With everything we created for our expedition truck we asked ourselves:
- What is the minimal space it requires to use it effortlessly?
- Can we make it multifunctional?
- Is it overland-proof?
- How will it look in combination with the rest?
This was no different when designing the shower. We realized quickly that the amount of space it would take up was an issue, especially since we only use it a few minutes* a day.
* A strange thing happens when traveling overland. You become very conscious about your water usage. In a regular western home, you open a faucet and water flows. Most of us don’t even think about it; it feels like there is an unlimited resource of water. There is no real incentive, aside from the water bill and environmental concerns maybe, to treat water as something precious. This all changes when living inside an overland vehicle. You are directly responsible for filling up the water tanks – best before running out of it. And as a result, you quickly learn what a navy shower is all about.

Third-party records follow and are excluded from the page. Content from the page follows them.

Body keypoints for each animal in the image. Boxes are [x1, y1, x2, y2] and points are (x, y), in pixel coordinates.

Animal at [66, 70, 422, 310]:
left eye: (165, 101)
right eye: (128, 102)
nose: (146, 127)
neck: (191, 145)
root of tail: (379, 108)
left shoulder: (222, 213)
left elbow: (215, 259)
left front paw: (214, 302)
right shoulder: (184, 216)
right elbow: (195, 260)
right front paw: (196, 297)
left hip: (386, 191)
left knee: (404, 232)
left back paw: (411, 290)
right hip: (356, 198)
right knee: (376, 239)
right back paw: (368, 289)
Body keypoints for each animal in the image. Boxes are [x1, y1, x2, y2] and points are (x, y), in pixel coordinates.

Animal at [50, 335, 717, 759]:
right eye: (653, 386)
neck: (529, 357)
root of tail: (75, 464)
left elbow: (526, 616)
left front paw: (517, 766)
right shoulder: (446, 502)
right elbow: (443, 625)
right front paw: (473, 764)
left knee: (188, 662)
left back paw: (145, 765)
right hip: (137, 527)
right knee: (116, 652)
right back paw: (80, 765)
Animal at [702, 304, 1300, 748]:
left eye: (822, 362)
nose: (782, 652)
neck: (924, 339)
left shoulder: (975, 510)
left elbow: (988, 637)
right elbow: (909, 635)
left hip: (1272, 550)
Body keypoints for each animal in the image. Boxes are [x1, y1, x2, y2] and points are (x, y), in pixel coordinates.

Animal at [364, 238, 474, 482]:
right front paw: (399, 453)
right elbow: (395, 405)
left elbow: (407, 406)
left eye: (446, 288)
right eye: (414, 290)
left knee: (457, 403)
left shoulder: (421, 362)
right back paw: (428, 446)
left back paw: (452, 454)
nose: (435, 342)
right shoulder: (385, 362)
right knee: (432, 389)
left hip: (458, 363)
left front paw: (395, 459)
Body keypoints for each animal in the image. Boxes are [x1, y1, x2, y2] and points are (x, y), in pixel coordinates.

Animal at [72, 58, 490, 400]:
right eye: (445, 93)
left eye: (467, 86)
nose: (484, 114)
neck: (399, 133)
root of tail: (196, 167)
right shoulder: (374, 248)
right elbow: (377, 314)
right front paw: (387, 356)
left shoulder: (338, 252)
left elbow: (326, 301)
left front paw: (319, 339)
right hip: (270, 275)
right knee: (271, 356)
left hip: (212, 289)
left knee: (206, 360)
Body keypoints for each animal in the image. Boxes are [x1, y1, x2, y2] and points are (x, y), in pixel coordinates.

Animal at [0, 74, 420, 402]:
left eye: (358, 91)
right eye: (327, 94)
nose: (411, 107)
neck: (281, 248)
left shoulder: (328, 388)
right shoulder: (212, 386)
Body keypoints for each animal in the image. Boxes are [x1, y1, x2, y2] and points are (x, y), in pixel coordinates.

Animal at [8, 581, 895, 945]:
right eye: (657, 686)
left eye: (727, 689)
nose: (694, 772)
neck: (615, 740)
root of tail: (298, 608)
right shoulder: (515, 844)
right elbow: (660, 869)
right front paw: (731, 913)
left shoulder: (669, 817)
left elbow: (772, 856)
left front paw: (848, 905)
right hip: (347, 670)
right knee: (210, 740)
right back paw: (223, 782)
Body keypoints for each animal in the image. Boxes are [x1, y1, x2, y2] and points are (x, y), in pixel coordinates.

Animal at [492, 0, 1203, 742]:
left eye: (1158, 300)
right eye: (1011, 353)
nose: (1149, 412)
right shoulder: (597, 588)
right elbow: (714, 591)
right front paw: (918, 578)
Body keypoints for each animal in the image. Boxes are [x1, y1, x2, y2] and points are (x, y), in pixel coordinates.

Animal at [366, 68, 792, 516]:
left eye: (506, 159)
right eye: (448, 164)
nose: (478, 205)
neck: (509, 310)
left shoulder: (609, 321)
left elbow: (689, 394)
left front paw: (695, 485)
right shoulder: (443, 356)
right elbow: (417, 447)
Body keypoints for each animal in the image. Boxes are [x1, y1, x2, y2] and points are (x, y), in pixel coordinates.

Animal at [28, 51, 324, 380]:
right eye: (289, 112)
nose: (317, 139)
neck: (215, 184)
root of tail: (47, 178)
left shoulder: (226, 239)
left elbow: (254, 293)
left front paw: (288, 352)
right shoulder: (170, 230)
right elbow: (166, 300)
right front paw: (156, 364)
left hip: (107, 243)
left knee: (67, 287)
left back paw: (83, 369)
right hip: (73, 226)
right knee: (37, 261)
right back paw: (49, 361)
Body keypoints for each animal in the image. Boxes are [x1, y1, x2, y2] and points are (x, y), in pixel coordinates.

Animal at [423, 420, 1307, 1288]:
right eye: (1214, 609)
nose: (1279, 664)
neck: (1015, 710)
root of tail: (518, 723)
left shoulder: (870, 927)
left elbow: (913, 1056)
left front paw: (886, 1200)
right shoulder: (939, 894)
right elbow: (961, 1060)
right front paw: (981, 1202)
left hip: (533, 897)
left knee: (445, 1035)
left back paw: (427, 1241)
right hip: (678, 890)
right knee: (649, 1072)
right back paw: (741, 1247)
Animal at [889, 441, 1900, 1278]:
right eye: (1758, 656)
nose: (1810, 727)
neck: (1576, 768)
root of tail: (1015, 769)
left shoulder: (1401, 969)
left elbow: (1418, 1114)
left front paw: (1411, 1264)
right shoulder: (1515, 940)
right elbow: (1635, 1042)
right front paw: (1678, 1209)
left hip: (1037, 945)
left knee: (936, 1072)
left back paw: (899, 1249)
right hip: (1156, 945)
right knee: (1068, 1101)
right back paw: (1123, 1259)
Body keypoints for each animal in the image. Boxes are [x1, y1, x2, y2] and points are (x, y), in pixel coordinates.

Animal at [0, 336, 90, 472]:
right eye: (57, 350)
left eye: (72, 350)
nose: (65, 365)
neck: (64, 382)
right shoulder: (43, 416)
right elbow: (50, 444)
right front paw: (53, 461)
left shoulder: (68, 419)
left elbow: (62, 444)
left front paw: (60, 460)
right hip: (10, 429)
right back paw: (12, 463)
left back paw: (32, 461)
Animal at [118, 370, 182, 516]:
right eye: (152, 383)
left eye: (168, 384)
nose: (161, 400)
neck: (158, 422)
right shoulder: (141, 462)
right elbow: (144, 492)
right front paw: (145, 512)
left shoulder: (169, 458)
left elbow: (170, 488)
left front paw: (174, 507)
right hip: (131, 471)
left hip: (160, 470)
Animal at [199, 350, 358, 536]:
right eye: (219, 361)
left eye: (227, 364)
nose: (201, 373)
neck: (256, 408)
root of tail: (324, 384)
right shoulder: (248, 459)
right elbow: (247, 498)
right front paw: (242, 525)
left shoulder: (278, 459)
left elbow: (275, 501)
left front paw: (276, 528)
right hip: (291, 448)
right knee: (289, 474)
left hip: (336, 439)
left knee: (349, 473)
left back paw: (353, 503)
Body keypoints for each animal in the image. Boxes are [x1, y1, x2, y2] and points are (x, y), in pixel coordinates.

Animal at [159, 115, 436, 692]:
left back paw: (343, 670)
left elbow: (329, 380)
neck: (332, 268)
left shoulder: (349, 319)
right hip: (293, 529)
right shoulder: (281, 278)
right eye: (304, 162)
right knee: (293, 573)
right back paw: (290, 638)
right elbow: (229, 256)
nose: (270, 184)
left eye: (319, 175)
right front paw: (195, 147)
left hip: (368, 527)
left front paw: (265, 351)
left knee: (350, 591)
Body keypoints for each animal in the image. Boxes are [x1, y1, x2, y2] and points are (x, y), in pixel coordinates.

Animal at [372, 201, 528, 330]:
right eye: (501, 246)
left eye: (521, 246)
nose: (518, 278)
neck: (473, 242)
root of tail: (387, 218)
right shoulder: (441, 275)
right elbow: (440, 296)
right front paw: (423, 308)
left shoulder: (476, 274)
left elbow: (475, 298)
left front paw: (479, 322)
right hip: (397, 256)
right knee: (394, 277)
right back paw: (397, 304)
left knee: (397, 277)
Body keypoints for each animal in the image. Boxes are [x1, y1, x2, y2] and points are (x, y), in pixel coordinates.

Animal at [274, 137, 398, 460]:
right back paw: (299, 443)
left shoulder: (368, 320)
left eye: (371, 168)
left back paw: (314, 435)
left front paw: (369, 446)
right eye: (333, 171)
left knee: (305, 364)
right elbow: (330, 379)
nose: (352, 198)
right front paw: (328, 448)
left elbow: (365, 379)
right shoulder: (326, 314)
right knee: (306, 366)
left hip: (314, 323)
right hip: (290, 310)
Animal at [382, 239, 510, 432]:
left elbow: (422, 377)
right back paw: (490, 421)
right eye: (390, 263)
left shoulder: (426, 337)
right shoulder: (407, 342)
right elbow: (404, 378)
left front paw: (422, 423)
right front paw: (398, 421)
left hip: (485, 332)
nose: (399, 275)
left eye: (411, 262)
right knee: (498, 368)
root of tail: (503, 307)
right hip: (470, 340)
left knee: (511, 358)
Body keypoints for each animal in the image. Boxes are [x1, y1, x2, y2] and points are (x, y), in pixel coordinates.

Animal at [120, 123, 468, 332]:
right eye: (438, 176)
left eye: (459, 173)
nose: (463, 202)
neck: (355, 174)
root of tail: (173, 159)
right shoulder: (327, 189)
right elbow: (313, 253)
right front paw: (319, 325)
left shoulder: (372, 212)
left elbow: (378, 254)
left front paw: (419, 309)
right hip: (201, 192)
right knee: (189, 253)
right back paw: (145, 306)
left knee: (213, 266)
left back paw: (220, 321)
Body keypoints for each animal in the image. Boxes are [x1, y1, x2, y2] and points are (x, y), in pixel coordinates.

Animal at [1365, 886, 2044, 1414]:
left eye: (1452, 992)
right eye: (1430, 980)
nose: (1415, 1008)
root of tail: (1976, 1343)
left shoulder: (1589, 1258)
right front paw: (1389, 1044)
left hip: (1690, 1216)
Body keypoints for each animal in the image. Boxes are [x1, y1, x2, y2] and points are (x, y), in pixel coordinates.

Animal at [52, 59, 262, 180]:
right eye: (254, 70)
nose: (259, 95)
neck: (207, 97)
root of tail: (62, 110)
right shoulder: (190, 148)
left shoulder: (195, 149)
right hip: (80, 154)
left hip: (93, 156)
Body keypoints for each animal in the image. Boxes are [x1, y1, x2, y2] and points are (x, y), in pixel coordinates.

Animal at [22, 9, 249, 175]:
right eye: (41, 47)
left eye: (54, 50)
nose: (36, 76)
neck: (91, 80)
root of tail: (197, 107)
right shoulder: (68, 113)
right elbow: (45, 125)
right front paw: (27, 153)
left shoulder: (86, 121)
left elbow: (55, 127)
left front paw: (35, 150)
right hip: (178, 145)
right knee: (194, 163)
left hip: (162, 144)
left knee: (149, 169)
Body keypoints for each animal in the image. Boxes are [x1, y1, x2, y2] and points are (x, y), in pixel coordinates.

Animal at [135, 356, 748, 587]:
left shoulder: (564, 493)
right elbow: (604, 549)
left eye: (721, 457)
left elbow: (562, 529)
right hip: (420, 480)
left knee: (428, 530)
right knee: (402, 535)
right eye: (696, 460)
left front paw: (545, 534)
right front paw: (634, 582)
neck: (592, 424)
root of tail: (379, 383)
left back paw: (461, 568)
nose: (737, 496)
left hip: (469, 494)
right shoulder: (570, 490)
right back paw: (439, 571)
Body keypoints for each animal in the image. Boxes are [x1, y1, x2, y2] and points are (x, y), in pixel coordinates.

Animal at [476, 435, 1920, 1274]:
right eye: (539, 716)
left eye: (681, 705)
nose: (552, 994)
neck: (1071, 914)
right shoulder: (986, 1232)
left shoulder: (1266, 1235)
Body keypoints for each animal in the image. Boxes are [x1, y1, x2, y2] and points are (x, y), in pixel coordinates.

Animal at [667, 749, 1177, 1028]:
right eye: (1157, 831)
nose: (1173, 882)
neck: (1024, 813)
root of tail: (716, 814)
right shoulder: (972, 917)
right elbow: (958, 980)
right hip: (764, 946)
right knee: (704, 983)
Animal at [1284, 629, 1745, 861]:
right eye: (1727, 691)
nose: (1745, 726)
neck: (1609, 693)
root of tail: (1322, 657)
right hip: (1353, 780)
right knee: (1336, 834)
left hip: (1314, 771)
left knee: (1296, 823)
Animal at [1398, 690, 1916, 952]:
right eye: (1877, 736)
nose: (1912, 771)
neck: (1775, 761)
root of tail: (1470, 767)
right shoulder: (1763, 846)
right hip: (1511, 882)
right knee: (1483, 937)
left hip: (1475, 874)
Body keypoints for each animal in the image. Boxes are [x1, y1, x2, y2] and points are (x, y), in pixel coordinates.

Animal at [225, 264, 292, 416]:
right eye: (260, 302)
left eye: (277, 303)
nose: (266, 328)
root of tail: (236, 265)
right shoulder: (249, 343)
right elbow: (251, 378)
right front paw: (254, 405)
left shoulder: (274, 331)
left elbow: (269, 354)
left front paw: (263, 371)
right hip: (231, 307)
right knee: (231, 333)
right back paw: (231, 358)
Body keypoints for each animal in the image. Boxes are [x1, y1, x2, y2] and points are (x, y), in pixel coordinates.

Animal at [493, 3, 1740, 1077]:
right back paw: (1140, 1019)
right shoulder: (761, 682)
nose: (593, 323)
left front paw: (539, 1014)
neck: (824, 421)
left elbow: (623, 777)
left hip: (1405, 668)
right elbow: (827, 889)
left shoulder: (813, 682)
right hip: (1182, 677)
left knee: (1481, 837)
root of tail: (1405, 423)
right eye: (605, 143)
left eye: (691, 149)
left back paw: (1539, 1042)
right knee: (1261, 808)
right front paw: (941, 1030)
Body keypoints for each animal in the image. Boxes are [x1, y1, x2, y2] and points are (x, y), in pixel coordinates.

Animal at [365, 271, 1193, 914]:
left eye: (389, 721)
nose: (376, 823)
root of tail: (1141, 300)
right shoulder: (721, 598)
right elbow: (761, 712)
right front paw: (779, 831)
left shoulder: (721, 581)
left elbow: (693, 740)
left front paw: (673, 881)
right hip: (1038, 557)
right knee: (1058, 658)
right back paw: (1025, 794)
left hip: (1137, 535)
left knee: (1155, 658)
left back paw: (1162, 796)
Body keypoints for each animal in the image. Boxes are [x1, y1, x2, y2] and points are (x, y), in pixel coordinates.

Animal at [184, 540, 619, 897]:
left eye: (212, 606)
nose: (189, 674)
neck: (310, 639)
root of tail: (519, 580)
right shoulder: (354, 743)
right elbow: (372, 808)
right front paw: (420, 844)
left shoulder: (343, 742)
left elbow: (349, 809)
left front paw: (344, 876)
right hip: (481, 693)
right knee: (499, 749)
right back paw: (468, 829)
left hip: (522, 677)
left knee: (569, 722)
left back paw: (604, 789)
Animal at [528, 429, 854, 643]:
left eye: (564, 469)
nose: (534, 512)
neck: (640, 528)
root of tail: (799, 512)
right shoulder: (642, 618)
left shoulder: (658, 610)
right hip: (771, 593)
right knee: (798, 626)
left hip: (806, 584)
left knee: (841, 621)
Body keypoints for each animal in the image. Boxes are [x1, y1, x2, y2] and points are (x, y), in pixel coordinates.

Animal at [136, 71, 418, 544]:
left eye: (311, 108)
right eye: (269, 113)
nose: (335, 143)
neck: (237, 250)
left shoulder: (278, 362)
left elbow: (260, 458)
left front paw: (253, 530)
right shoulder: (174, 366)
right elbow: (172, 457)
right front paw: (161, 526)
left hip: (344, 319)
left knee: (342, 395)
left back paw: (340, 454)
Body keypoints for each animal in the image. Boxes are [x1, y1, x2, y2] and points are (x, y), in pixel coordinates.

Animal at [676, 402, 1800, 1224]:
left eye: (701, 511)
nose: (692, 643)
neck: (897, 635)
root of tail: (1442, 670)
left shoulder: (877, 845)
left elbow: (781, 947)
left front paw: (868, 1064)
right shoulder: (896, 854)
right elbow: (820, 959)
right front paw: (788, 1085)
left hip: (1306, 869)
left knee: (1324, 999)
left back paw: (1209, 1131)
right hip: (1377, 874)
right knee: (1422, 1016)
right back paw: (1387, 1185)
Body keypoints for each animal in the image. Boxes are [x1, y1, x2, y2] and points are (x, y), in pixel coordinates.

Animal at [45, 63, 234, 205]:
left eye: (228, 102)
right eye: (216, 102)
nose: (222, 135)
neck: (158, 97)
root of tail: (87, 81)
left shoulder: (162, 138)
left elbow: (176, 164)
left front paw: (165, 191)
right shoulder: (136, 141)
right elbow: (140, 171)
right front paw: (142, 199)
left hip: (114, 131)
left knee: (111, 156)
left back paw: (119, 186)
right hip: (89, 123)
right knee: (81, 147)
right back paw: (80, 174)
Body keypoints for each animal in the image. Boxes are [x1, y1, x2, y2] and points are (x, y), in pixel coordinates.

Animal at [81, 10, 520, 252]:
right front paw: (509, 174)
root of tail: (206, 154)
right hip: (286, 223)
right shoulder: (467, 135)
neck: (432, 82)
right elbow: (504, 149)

So we quickly focused on turning that empty space into something multifunctional. Our first idea was to put a slide-out closet into the shower. However, this was difficult to accomplish in our layout. Then the idea of a foldaway shower came to life. This would give us more room to walk around inside our expedition truck and more importantly it would also make our tiny house visually larger. In addition, even when folded away (when it is not in use) we maintain enough space behind the doors to hang up wet towels or jackets (and the fan is installed in such a way that it can still suck out the humid air).
–> See part 1 to find out how we constructed the shower pan.
The shower walls
(click the images to see them full-size).
180º turning shower doors
To make this idea reality we needed to find 180° turning hinges for the doors. This turned out to be a huge problem. We almost gave up. “Should we install a regular fixed bathroom instead?” When visualizing this with large cardboard boxes, we knew immediately that would be a big mistake. It completely cramped up the living unit and blocked a lot of natural light.
There was no turning back. The bed, the cabinets, kitchen, … were all custom-made and installed; there was no other place left in our expedition camper where we could install the shower. We had to move forward with our foldaway shower idea.
Eventually, we purchased 2 brand new glass shower doors. The doors itself were not the right size or overland-proof, but we hoped we could reclaim the 180° turning hinges. We smashed the glass and replaced them by Alu-Dibond panels. And voila, we had our shower doors.